## PDFA

In this notebook, we will see how to
use the `PDFA` class.

### Example

Utility functions to display SVGs.

In [6]:
import numpy as np
%matplotlib inline
import tempfile
from pathlib import Path
from IPython.core.display import display, HTML, SVG
from src.pdfa import PDFA
from src.pdfa.render import to_graphviz

_default_svg_style = "display: block; margin-left: auto; margin-right: auto; width: 50%;"
def display_svgs(*filenames, style=_default_svg_style):
    svgs = [SVG(filename=f).data for f in filenames]
    joined_svgs = "".join(svgs)
    no_wrap_div = f'<div style="{style}white-space: nowrap">{joined_svgs}</div>'
    display(HTML(no_wrap_div))

def render_automaton(pdfa: PDFA):
    digraph = to_graphviz(automaton)
    tmp_dir = tempfile.mkdtemp()
    tmp_filepath = str(Path(tmp_dir, "output"))
    digraph.render(tmp_filepath)
    display_svgs(tmp_filepath + ".svg")

The following automaton captures all the
sequences of _only_ heads, followed by one tail.

In [7]:
def make_automaton(p: float = 0.5) -> PDFA:
    """
    Make the PDFA for the heads and tail example.
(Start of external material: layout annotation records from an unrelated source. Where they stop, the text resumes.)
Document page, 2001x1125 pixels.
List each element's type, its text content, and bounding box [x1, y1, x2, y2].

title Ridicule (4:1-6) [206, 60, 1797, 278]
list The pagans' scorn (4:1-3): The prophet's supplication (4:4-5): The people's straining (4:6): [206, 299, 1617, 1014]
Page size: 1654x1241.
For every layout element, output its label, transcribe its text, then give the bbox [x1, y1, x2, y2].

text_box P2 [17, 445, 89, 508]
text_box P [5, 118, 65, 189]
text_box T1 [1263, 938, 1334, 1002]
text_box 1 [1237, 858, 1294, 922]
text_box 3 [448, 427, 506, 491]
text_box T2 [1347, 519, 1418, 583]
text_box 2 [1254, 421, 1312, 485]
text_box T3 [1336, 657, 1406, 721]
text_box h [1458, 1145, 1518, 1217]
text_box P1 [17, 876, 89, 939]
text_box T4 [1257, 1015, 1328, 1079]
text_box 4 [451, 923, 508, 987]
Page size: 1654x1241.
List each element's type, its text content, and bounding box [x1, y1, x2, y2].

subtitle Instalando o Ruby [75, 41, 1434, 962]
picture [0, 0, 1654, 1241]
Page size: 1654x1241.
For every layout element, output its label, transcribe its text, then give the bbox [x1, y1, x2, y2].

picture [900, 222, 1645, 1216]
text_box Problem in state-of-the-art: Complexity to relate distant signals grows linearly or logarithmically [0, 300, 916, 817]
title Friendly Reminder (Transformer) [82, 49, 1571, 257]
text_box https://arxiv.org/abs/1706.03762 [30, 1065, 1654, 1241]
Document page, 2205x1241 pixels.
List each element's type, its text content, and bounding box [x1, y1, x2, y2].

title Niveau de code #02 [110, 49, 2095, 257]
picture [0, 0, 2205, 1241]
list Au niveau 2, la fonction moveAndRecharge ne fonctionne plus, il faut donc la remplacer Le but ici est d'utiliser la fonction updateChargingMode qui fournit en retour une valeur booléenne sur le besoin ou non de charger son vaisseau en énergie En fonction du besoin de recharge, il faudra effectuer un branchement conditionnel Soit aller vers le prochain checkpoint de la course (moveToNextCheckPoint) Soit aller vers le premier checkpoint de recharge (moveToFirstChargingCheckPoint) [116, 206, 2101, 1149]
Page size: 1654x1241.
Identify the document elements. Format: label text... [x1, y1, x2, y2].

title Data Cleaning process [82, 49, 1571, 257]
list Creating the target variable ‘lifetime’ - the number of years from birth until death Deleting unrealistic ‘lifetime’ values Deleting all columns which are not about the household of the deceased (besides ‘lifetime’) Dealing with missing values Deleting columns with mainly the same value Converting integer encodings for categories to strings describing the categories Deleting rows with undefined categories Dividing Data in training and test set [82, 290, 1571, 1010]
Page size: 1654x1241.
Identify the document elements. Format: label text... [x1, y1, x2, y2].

    :param p: the probability of getting head.
    :return: the PDFA.
    """
    return PDFA(
        nb_states=1,
        alphabet_size=2,
        transition_dict={
            0: {
                0: (0, p),
                1: (1, 1 - p),
            }
        }
    )

automaton = make_automaton(0.5)
render_automaton(automaton)

Sample a word from the PDFA above.

In [8]:
automaton.sample()

[1]

The average length of the trace is:

$\sum\limits_{n=1}^{\infty} n\cdot p^{n-1}p = \frac{1}{(1 - p)}$

Which for $p=\frac{1}{2}$, it is $2$.

In [16]:
ps = [0.1, 0.5, 0.9]
expected_length = lambda x: 1 / (1 - x)

nb_samples = 10000
for p in ps:
    _automaton = make_automaton(p)
    samples = [_automaton.sample() for _ in range(nb_samples)]
    average_length = np.mean([len(l) for l in samples])
    print(f"The average length of the samples is: {average_length:5.2f}. Expected: {expected_length(p):5.2f}.")

The average length of the samples is:  1.11. Expected:  1.11.
The average length of the samples is:  1.99. Expected:  2.00.
The average length of the samples is:  9.69. Expected: 10.00.